### What this exercise asks
- A) Answer these questions from the extract on Macbeth, one answer per line, marked the same way:
(i) According to the doctor, what is it that cannot be cleansed?
(ii) What two things sat at the top of most people's list of things to avoid?
(iii) Which king is mentioned as the target of a number of plots?
- B) Rewrite everything from "Throughout this scene, the" down to "and macabre story." in the extract on Macbeth, substituting "killing a king" for "regicide".

### Selected extract
• • • • • • •

The doctor speaks what the audience already knows: it is Lady Macbeth’s conscience rather than her hands that cannot be cleansed. When he instructs the gentlewoman to watch her carefully and remove anything that she might use to harm herself, he is alluding to things that Shakespeare’s generally superstitious audiences would have interpreted as horrific in itself – spiritual torment as a result of one’s own sins, and the thought of committing suicide in such a state, were appalling and dreadful to those who had been taught of the eternal damnation of one who took their own life or died otherwise completely unreconciled with God. The good folk of early modern England feared many things, but burial in unconsecrated ground and spending eternity in hell were right at the top of most people’s list of things they wanted to avoid. Had it been otherwise, the early modern church would have been far less powerful and prominent in the lives of the English people. 

Throughout this scene, the power of a guilty conscience over one’s psyche is vividly expressed using the depiction and the imagery of horror. 

Shakespeare also uses the Macbeths’ experiences as a distinct reminder of the fact that regicide is never a good idea because the consequences are enormous for the nation as a whole, but it also has significant and permanent spiritual consequences for the perpetrators. Given the number of plots against James I, a Scottish king long before he became an English one, this was a politically expedient message for Shakespeare to deliver to his audiences while at the same time telling a deliciously dark and macabre story.

• • • • • • •

### Data excerpts
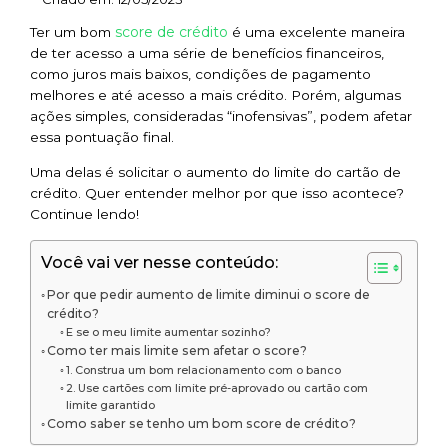
score de crédito
Ter um bom
é uma excelente maneira
de ter acesso a uma série de benefícios financeiros,
como juros mais baixos, condições de pagamento
melhores e até acesso a mais crédito. Porém, algumas
ações simples, consideradas “inofensivas”, podem afetar
essa pontuação final.
Uma delas é solicitar o aumento do limite do cartão de
crédito. Quer entender melhor por que isso acontece?
Continue lendo!
Você vai ver nesse conteúdo:
Por que pedir aumento de limite diminui o score de
crédito?
E se o meu limite aumentar sozinho?
Como ter mais limite sem afetar o score?
1. Construa um bom relacionamento com o banco
2. Use cartões com limite pré-aprovado ou cartão com
limite garantido
Como saber se tenho um bom score de crédito?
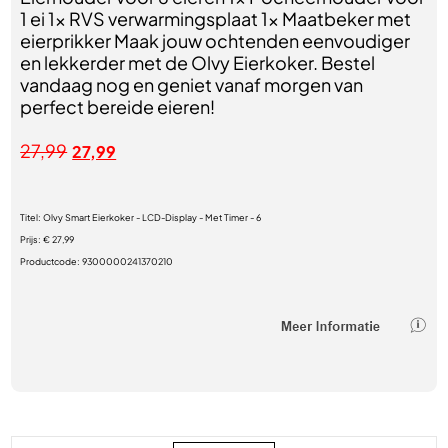
1 ei 1× RVS verwarmingsplaat 1× Maatbeker met
eierprikker Maak jouw ochtenden eenvoudiger
en lekkerder met de Olvy Eierkoker. Bestel
vandaag nog en geniet vanaf morgen van
perfect bereide eieren!
27,99
27,99
Titel:
Olvy Smart Eierkoker - LCD-Display - Met Timer - 6
Prijs:
€ 27,99
Productcode:
9300000241370210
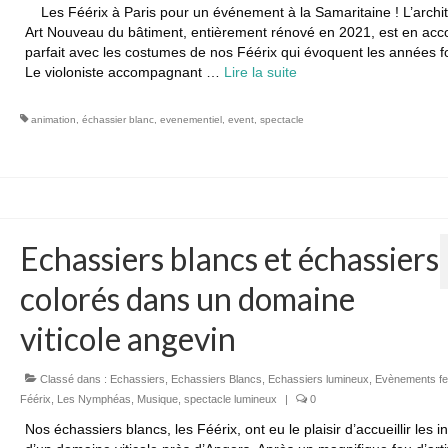
Les Féérix à Paris pour un événement à la Samaritaine ! L’archi
Art Nouveau du bâtiment, entièrement rénové en 2021, est en acc
parfait avec les costumes de nos Féérix qui évoquent les années fo
Le violoniste accompagnant …
Lire la suite­­
animation
,
échassier blanc
,
evenementiel
,
event
,
spectacle
Echassiers blancs et échassiers
colorés dans un domaine
viticole angevin
Classé dans :
Echassiers
,
Echassiers Blancs
,
Echassiers lumineux
,
Evènements fes
Féérix
,
Les Nymphéas
,
Musique
,
spectacle lumineux
|
0
Nos échassiers blancs, les Féérix, ont eu le plaisir d’accueillir les in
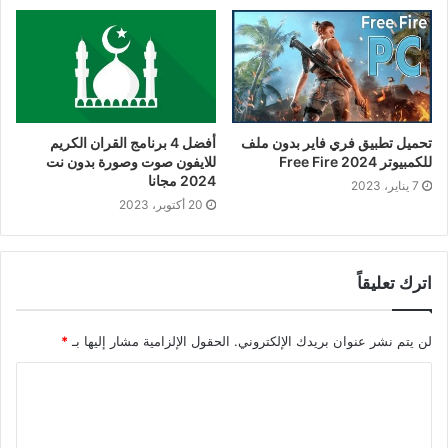
تحميل تطبيق فري فاير بدون ملف
أفضل 4 برنامج القران الكريم
للكمبيوتر 2024 Free Fire
للايفون صوت وصورة بدون نت
2024 مجانا
7 يناير، 2023
20 أكتوبر، 2023
اترك تعليقاً
لن يتم نشر عنوان بريدك الإلكتروني.
الحقول الإلزامية مشار إليها بـ
*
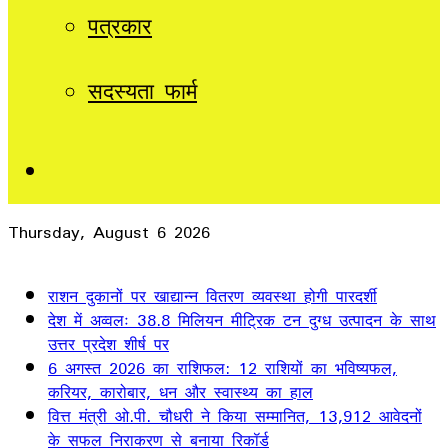
पत्रकार
सदस्यता फार्म
Sidebar
Thursday, August 6 2026
Breaking News
राशन दुकानों पर खाद्यान्न वितरण व्यवस्था होगी पारदर्शी
देश में अव्वलः 38.8 मिलियन मीट्रिक टन दुग्ध उत्पादन के साथ
उत्तर प्रदेश शीर्ष पर
6 अगस्त 2026 का राशिफल: 12 राशियों का भविष्यफल,
करियर, कारोबार, धन और स्वास्थ्य का हाल
वित्त मंत्री ओ.पी. चौधरी ने किया सम्मानित, 13,912 आवेदनों
के सफल निराकरण से बनाया रिकॉर्ड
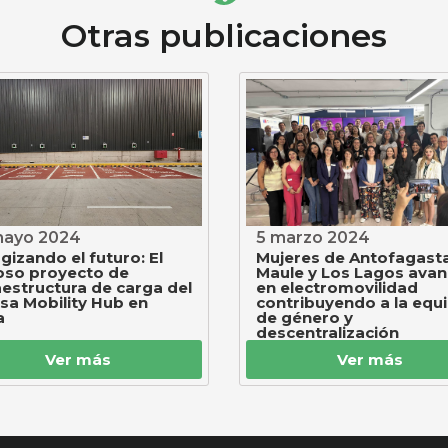
Otras publicaciones
mayo 2024
5 marzo 2024
gizando el futuro: El
Mujeres de Antofagasta
oso proyecto de
Maule y Los Lagos ava
aestructura de carga del
en electromovilidad
a Mobility Hub en
contribuyendo a la equ
a
de género y
descentralización
Ver más
Ver más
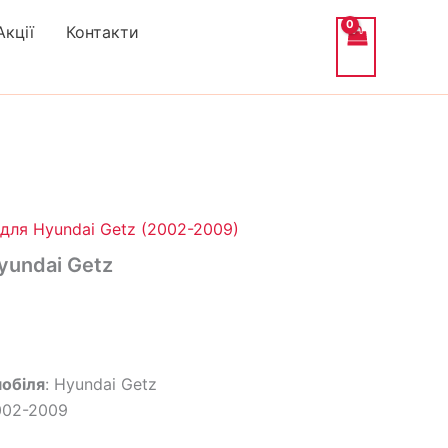
Акції
Контакти
альна
Поточна
ціна:
для Hyundai Getz (2002-2009)
1,490₴.
yundai Getz
обіля
: Hyundai Getz
002-2009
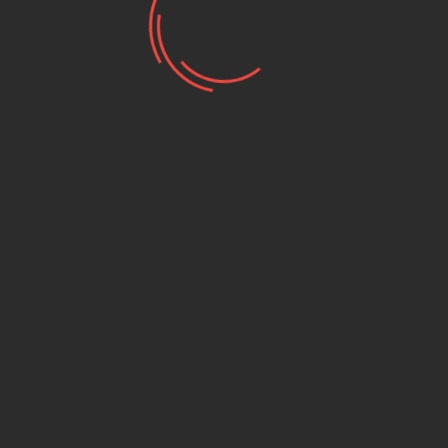
קסדת ילדים GASGAS OFFROAD
₪ 521.00
₪ 804.00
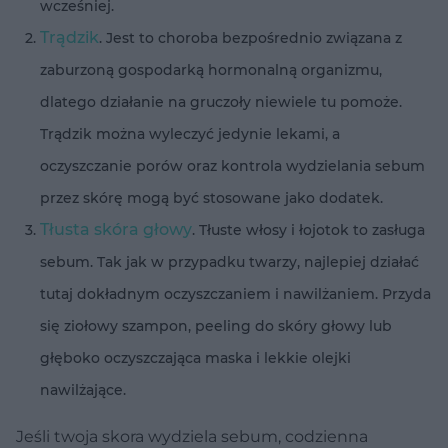
wcześniej.
Trądzik
. Jest to choroba bezpośrednio związana z
zaburzoną gospodarką hormonalną organizmu,
dlatego działanie na gruczoły niewiele tu pomoże.
Trądzik można wyleczyć jedynie lekami, a
oczyszczanie porów oraz kontrola wydzielania sebum
przez skórę mogą być stosowane jako dodatek.
Tłusta skóra głowy
. Tłuste włosy i łojotok to zasługa
sebum. Tak jak w przypadku twarzy, najlepiej działać
tutaj dokładnym oczyszczaniem i nawilżaniem. Przyda
się ziołowy szampon, peeling do skóry głowy lub
głęboko oczyszczająca maska i lekkie olejki
nawilżające.
Jeśli twoja skora wydziela sebum, codzienna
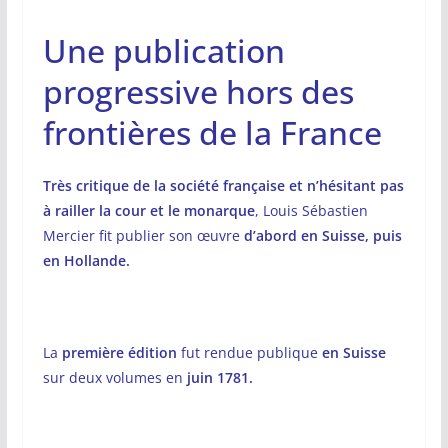
Une publication
progressive hors des
frontières de la France
Très critique de la société française et n’hésitant pas
à railler la cour et le monarque
, Louis Sébastien
Mercier fit publier son œuvre
d’abord en Suisse, puis
en Hollande.
La
première édition
fut rendue publique
en
Suisse
sur deux volumes en
juin 1781.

• • • • • • •

### Answers to the tasks
- A)
(i) Lady Macbeth's conscience, rather than her hands.
(ii) Burial in unconsecrated ground and spending eternity in hell.
(iii) James I.

- B)
Throughout this scene, the power of a guilty conscience over one’s psyche is vividly expressed using the depiction and the imagery of horror. 

Shakespeare also uses the Macbeths’ experiences as a distinct reminder of the fact that killing a king is never a good idea because the consequences are enormous for the nation as a whole, but it also has significant and permanent spiritual consequences for the perpetrators. Given the number of plots against James I, a Scottish king long before he became an English one, this was a politically expedient message for Shakespeare to deliver to his audiences while at the same time telling a deliciously dark and macabre story.